Self Love Tips For Mental Health Sufferers

Posted by Naomi Rohr on

Practicing self-love when you’re in the thick of a mental illness can be a tall order. Feelings of inadequacy, loneliness and the general grind of getting through a day doesn’t leave much room for giving yourself a little TLC. 

The truth is, the relationship you have with yourself is the most important one of all. Loving yourself is an important step in recovery and living a good life. 

Not sure how to get this self-love flowing? Here are a few tips to help you be your own bestie. 

Benefits of Self-Love

So, what’s the big to-do about this woo-woo self-love talk so many are on about?

Well, quite a bit actually.

When you can show full appreciation for yourself (flaws and all), here are a few things that can happen:

  • A more fulfilling connection with others
  • Alignment with your job and purpose
  • Inspiration and new ideas
  • Creativity and expression becomes more fluid
  • Increased resilience from rejection or failure
  • Motivation to get what you deserve from life and relationship

Self-love isn’t a trending morning routine, it is the foundation of fulfilment and peace. 

Get on it! Here’s how. 

Tip 1: Don’t Apologise For Your Mental Health

Do you apologise because you were born with two eyebrows rather than three? Or that you have a really short pinkie finger? NO. Mental health is a result of genetics, lifestyle, trauma and a whole heap of shit really. It’s out of your control. 

Don’t apologise for whatever it is that plagues you.

That doesn’t mean ignoring the impact your words or actions have on loved ones. ALWAYS own that. 

Tip 2: Radical Self-Acceptance

Denying the state of your mental illness isn’t going to make it go away. And as painful as it may seem sometimes, just acknowledging it and how it impacts you is the first step toward self-love.


It’s equally important to know that accepting your condition doesn’t mean you identify with it. You are still you, just with something extra to cope with. You and your mental health deserve acknowledgment and respect. 

Tip 3: Self-Compassion

Being tough on yourself can be an emotional addiction. Especially if you grew up being constantly criticised or judged, self-deprecation can feel like home.

Make it a habit to be critical against your inner critic. As soon as a thought against yourself arises, challenge it. Yes, you must stand up for yourself, against yourself. You wouldn’t let a bully get away with ridiculing or talking down to someone, so why would you put up with it?!

Go easy on yourself. Life is hard, you aren’t meant to do it perfectly. 
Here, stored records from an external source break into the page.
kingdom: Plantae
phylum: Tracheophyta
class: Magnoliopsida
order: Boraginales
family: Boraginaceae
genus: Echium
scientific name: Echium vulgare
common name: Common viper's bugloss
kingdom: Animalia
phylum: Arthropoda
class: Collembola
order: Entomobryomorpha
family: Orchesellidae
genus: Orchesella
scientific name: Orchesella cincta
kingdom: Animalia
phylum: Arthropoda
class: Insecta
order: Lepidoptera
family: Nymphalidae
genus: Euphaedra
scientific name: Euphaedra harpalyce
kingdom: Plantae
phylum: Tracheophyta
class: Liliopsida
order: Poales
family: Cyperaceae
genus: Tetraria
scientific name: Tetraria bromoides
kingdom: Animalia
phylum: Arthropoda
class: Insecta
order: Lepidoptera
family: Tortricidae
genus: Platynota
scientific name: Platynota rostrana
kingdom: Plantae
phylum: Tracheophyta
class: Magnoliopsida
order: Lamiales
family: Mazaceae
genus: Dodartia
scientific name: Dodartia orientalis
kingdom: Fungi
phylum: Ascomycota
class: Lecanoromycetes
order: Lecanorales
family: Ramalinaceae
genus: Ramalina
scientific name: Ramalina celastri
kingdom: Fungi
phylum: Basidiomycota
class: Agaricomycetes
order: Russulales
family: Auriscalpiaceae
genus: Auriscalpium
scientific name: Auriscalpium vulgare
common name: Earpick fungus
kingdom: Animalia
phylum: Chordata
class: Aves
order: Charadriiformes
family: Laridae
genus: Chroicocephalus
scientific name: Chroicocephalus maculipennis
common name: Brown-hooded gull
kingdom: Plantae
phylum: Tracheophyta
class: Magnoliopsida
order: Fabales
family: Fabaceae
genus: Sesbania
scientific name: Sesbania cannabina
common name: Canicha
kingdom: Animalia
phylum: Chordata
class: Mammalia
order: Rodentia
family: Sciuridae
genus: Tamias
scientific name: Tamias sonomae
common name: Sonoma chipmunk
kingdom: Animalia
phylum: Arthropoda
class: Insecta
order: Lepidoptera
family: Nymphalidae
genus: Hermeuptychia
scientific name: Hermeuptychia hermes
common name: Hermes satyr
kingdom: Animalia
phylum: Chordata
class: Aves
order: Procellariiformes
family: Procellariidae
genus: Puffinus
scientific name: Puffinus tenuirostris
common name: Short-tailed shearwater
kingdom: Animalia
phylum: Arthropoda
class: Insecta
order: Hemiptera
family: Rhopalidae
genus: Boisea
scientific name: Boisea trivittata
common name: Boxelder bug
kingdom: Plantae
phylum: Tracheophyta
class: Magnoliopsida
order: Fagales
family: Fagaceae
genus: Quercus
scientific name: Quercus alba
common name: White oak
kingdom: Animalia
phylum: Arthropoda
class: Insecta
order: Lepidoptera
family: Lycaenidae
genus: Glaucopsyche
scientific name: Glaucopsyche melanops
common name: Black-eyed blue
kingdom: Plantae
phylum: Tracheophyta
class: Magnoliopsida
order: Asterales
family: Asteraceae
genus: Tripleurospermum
Tip 4: Stay On Top of Your Self-Care

Love is a feeling but care is an action. Mental Illness can make you notoriously more prone to self-neglect. 

Do the little things like maintaining good hygiene and a clean space. Then, progress to taking yourself on coffee dates where you get the fancy almond croissant and take the window seat for yourself.

Small steps create change and it starts with you. They say you teach others how you want to be treated and if you’re treating yourself like an afterthought…well, you get the gist. 

Tip 5: Set Boundaries 

Boundaries prevent you from being pushed to the edge and from feeling emotionally drained or out of touch. It can be hard to practice self-love while allowing others to treat you as they please.

Get comfortable with saying “no”, stopping unsolicited advice, taking time to reflect before responding to messages, and expressing your needs. 

Tip 6: Learn to Listen to Yourself

Emotional check-ins are really important for cultivating self-love especially if you have a mental illness.  

Ask yourself: 

How am I feeling?

What do I need?

What are my thoughts about what just happened?

Without judgment or criticism, recognise your thoughts and feelings. You don’t even have to take action, just putting a little energy into honouring yourself can make a HUGE difference.